Il processo che si apre a Reggio Emilia farà il suo corso, ma il dibattito pubblico è appena iniziato, ed è ancora acerbo. L’Istituto Cervi ne discuterà in una prossima iniziativa, prevista per il 7 maggio alle ore 15, dal titolo “La ‘Ndrangheta sui Campirossi – Per una controffensiva civile nella terra del processo Aemilia”. Con i cittadini, le istituzioni, la politica, le organizzazioni economiche, sociali, culturali.
La terra della libertà, della democrazia, dell’uguaglianza che dalla Resistenza in poi ha alimentato la solidarietà diffusa, il governo della cosa pubblica attento e competente, un’attività economica dinamica ed innovativa, gli asili più belli del mondo, un welfare di comunità, questa terra che c’entra con la ‘ndrangheta? Con la paura, la corruzione, il disprezzo delle regole?
Eppure è successo, e non da ora ma da anni. Nel silenzio pubblico, infranto solo da una donna Prefetto, Antonella De Miro, che ha semplicemente fatto il suo mestiere in nome dello Stato, della legge, cioè del nostro bene comune, tutelando le nostre istituzioni. In nome della democrazia, perché la corruzione e la mafia distruggono il tessuto economico, sociale e civile di una comunità, cercano di cambiarne il DNA.
Se in democrazia la sovranità appartiene ai più, non ai pochi, come diceva Pericle, non possiamo consegnare le nostre città, il nostro territorio, al dominio occulto dei pochi che creano una rete di interessi di parte, di intimidazione, di controllo di ogni attività, parallela alla rete delle istituzioni e della vita civile.
Alla fine è il controllo delle strutture portanti della nostra società, dall’economia alle istituzioni, che la criminalità organizzata intende perseguire. Una rete connessa con interessi ben più forti e globali, dalla finanza al riciclaggio, che non sopportano la legalità, la trasparenza, in una parola la democrazia. Non importa se appaiono “normali”, perfino rispettabili. E’ un pezzo della scena che copre realtà criminali.

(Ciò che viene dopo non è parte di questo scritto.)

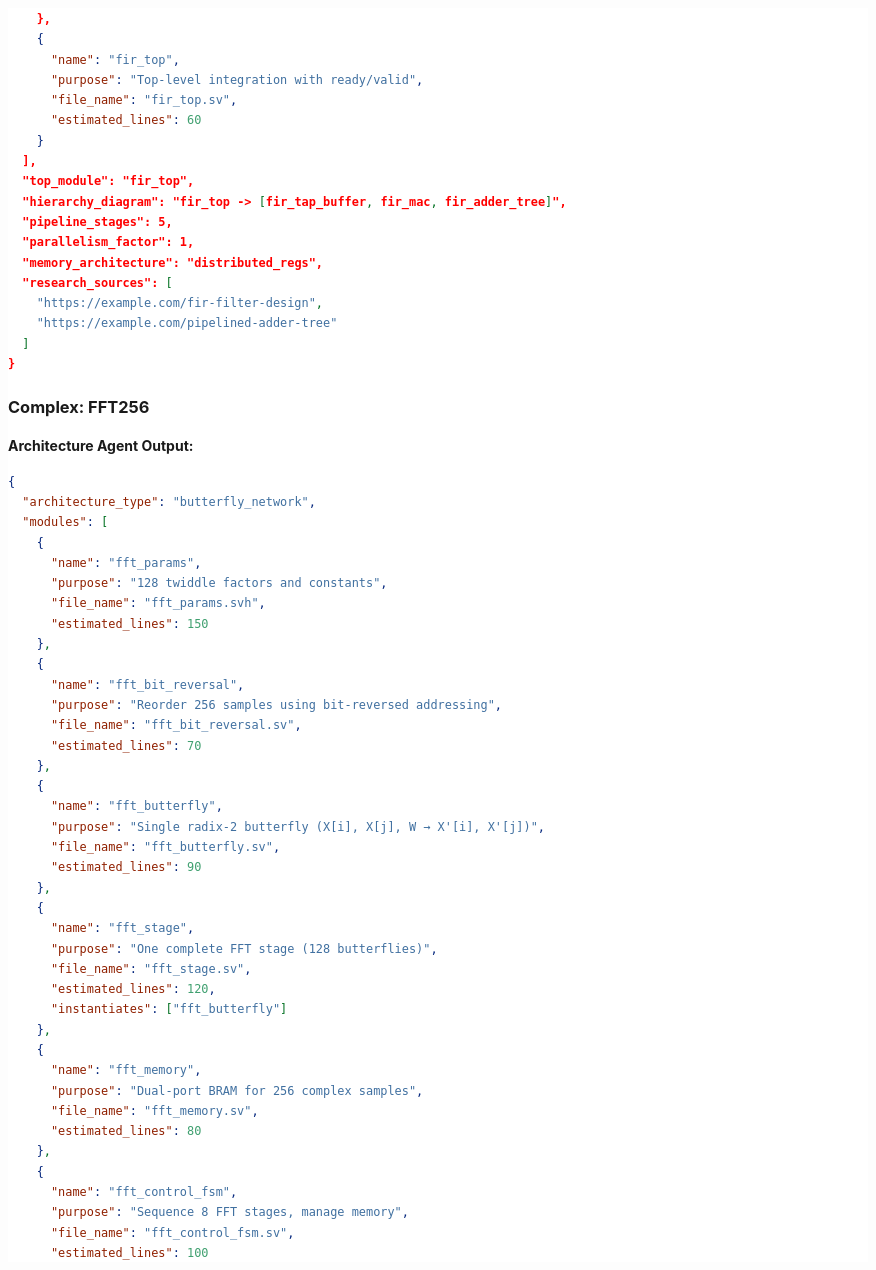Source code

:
 ```json
    },
    {
      "name": "fir_top",
      "purpose": "Top-level integration with ready/valid",
      "file_name": "fir_top.sv",
      "estimated_lines": 60
    }
  ],
  "top_module": "fir_top",
  "hierarchy_diagram": "fir_top -> [fir_tap_buffer, fir_mac, fir_adder_tree]",
  "pipeline_stages": 5,
  "parallelism_factor": 1,
  "memory_architecture": "distributed_regs",
  "research_sources": [
    "https://example.com/fir-filter-design",
    "https://example.com/pipelined-adder-tree"
  ]
}
```

### Complex: FFT256

**Architecture Agent Output:**
```json
{
  "architecture_type": "butterfly_network",
  "modules": [
    {
      "name": "fft_params",
      "purpose": "128 twiddle factors and constants",
      "file_name": "fft_params.svh",
      "estimated_lines": 150
    },
    {
      "name": "fft_bit_reversal",
      "purpose": "Reorder 256 samples using bit-reversed addressing",
      "file_name": "fft_bit_reversal.sv",
      "estimated_lines": 70
    },
    {
      "name": "fft_butterfly",
      "purpose": "Single radix-2 butterfly (X[i], X[j], W → X'[i], X'[j])",
      "file_name": "fft_butterfly.sv",
      "estimated_lines": 90
    },
    {
      "name": "fft_stage",
      "purpose": "One complete FFT stage (128 butterflies)",
      "file_name": "fft_stage.sv",
      "estimated_lines": 120,
      "instantiates": ["fft_butterfly"]
    },
    {
      "name": "fft_memory",
      "purpose": "Dual-port BRAM for 256 complex samples",
      "file_name": "fft_memory.sv",
      "estimated_lines": 80
    },
    {
      "name": "fft_control_fsm",
      "purpose": "Sequence 8 FFT stages, manage memory",
      "file_name": "fft_control_fsm.sv",
      "estimated_lines": 100
```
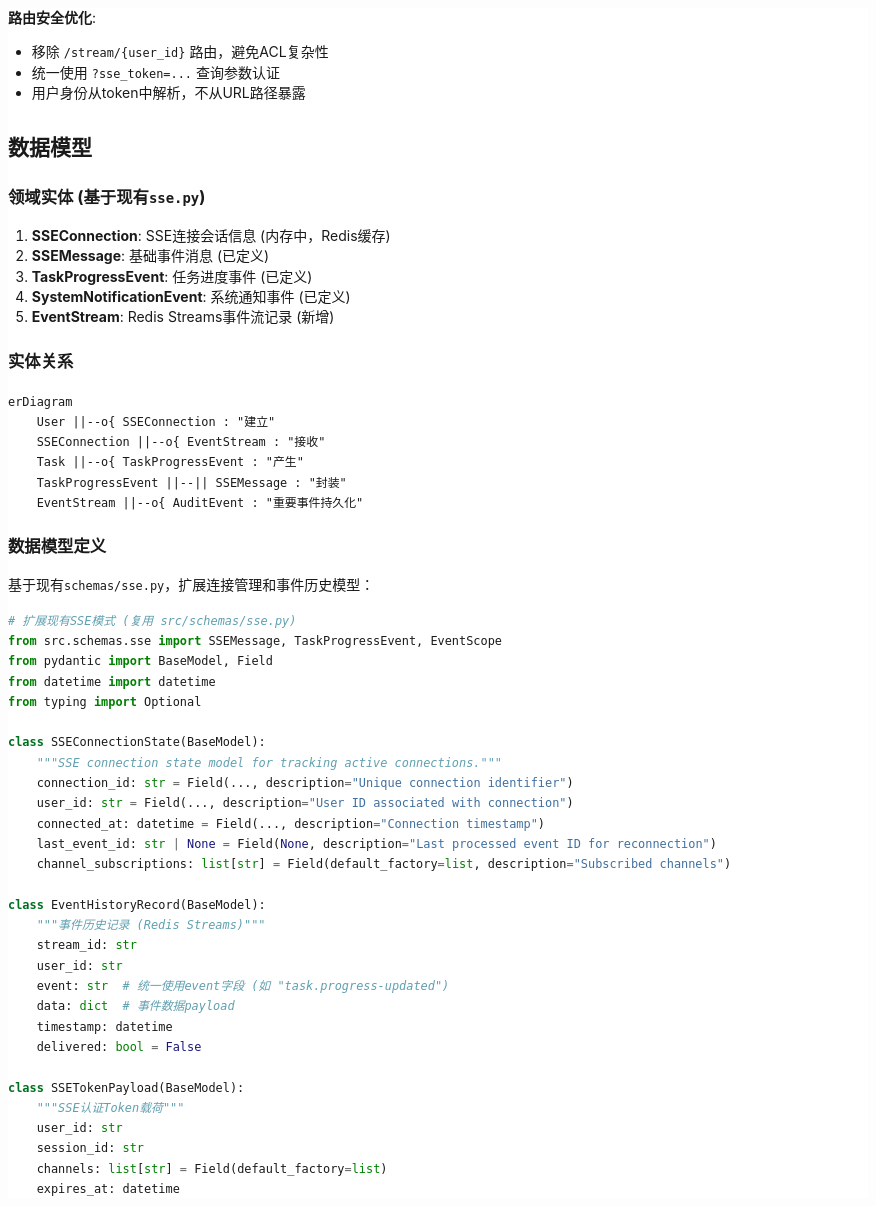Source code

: **路由安全优化**:
- 移除 `/stream/{user_id}` 路由，避免ACL复杂性
- 统一使用 `?sse_token=...` 查询参数认证
- 用户身份从token中解析，不从URL路径暴露

## 数据模型

### 领域实体 (基于现有`sse.py`)

1. **SSEConnection**: SSE连接会话信息 (内存中，Redis缓存)
2. **SSEMessage**: 基础事件消息 (已定义)
3. **TaskProgressEvent**: 任务进度事件 (已定义)
4. **SystemNotificationEvent**: 系统通知事件 (已定义)
5. **EventStream**: Redis Streams事件流记录 (新增)

### 实体关系

```mermaid
erDiagram
    User ||--o{ SSEConnection : "建立"
    SSEConnection ||--o{ EventStream : "接收"
    Task ||--o{ TaskProgressEvent : "产生"
    TaskProgressEvent ||--|| SSEMessage : "封装"
    EventStream ||--o{ AuditEvent : "重要事件持久化"
```

### 数据模型定义

基于现有`schemas/sse.py`，扩展连接管理和事件历史模型：

```python
# 扩展现有SSE模式 (复用 src/schemas/sse.py)
from src.schemas.sse import SSEMessage, TaskProgressEvent, EventScope
from pydantic import BaseModel, Field
from datetime import datetime
from typing import Optional

class SSEConnectionState(BaseModel):
    """SSE connection state model for tracking active connections."""
    connection_id: str = Field(..., description="Unique connection identifier")
    user_id: str = Field(..., description="User ID associated with connection")
    connected_at: datetime = Field(..., description="Connection timestamp")
    last_event_id: str | None = Field(None, description="Last processed event ID for reconnection")
    channel_subscriptions: list[str] = Field(default_factory=list, description="Subscribed channels")

class EventHistoryRecord(BaseModel):
    """事件历史记录 (Redis Streams)"""
    stream_id: str
    user_id: str
    event: str  # 统一使用event字段 (如 "task.progress-updated")
    data: dict  # 事件数据payload
    timestamp: datetime
    delivered: bool = False

class SSETokenPayload(BaseModel):
    """SSE认证Token载荷"""
    user_id: str
    session_id: str
    channels: list[str] = Field(default_factory=list)
    expires_at: datetime
```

Nella terra dei Cervi tutto questo è tollerabile? No.
E allora, come è potuto accadere? Si è forse attutita la vigilanza delle coscienze? Sì.

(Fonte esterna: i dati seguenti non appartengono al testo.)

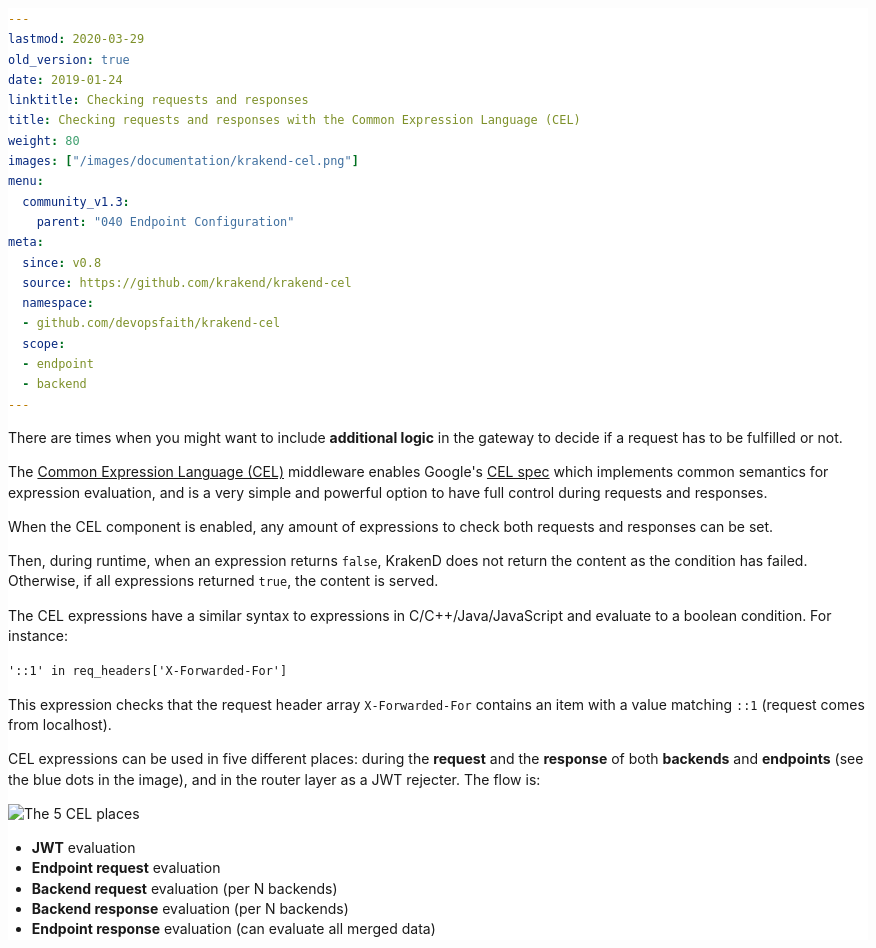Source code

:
 ```yaml
---
lastmod: 2020-03-29
old_version: true
date: 2019-01-24
linktitle: Checking requests and responses
title: Checking requests and responses with the Common Expression Language (CEL)
weight: 80
images: ["/images/documentation/krakend-cel.png"]
menu:
  community_v1.3:
    parent: "040 Endpoint Configuration"
meta:
  since: v0.8
  source: https://github.com/krakend/krakend-cel
  namespace:
  - github.com/devopsfaith/krakend-cel
  scope:
  - endpoint
  - backend
---
```

There are times when you might want to include **additional logic** in the gateway to decide if a request has to be fulfilled or not.

The [Common Expression Language (CEL)](https://github.com/krakend/krakend-cel)
middleware enables Google's [CEL spec](https://github.com/google/cel-spec)
which implements common semantics for expression evaluation, and is a very
simple and powerful option to have full control during requests and responses.

When the CEL component is enabled, any amount of expressions to check both requests and responses can be set.

Then, during runtime, when an expression returns `false`, KrakenD does not return the content as the condition has failed. Otherwise, if all expressions returned `true`, the content is served.

The CEL expressions have a similar syntax to expressions in C/C++/Java/JavaScript and evaluate to a boolean condition. For instance:

    '::1' in req_headers['X-Forwarded-For']

This expression checks that the request header array `X-Forwarded-For` contains an item with a value matching `::1` (request comes from localhost).

CEL expressions can be used in five different places: during the **request** and the **response** of both **backends** and **endpoints** (see the blue dots in the image), and in the router layer as a JWT rejecter. The flow is:

![The 5 CEL places](/images/documentation/krakend-cel.png)

- **JWT** evaluation
- **Endpoint request** evaluation
- **Backend request** evaluation (per N backends)
- **Backend response** evaluation (per N backends)
- **Endpoint response** evaluation (can evaluate all merged data)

Sono prevalsi gli interessi economici sul rispetto della legge e sulla costruzione di una società non asservita e non corrotta? Sì.
Non siamo stati abbastanza coraggiosi da scoprire la verità? Sì.
La vita civile, la politica hanno forse perduto il senso del proprio valore e della propria dignità? Ancora sì.
Nel tempo duro della scelta tra civiltà e barbarie i Cervi, e con loro tanti altri, hanno scelto la coscienza, il coraggio della verità, la decisione di mettersi sul lato giusto della storia. Per cambiare la storia e dare un futuro alle nuove generazioni. Hanno scelto la libertà al prezzo della vita.
Quella stessa scelta di libertà che oggi è chiesta a Reggio Emilia, all’Emilia Romagna, all’Italia di fronte alla criminalità organizzata. La libertà di essere se stessi dentro la vita democratica.
Una nuova Resistenza, morale, economica, politica, ci è chiesta oggi. A prezzi ben più sopportabili rispetto ad allora.
No, nella terra dei Cervi certe cose non possono accadere. E’ in gioco ancora una volta la nostra dignità di persone libere, la nostra libertà. Libertà dalla paura. E’ questo coraggio della libertà che oggi ci è chiesto, in questa terra, dentro e fuori le aule di giustizia.